▸ **Activity**:
Give the entries again exactly; drop the pictures.

/---

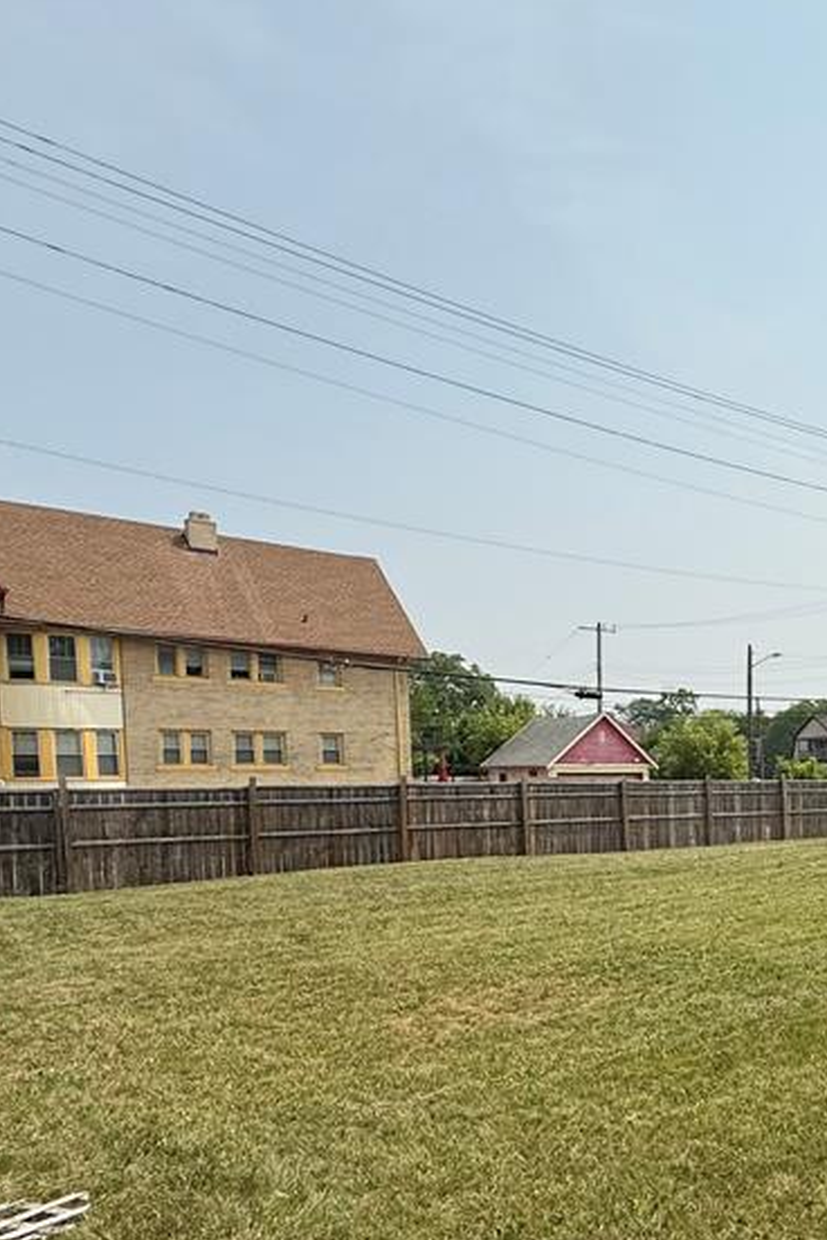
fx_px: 930
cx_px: 946
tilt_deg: -1.4
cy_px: 818
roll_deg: +0.4
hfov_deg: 38.2
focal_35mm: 27
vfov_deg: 65.7
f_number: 2.2
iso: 50
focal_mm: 2.22
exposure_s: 1/4149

\---

▸ **Task output**:
fx_px: 930
cx_px: 946
tilt_deg: -1.4
cy_px: 818
roll_deg: +0.4
hfov_deg: 38.2
focal_35mm: 27
vfov_deg: 65.7
f_number: 2.2
iso: 50
focal_mm: 2.22
exposure_s: 1/4149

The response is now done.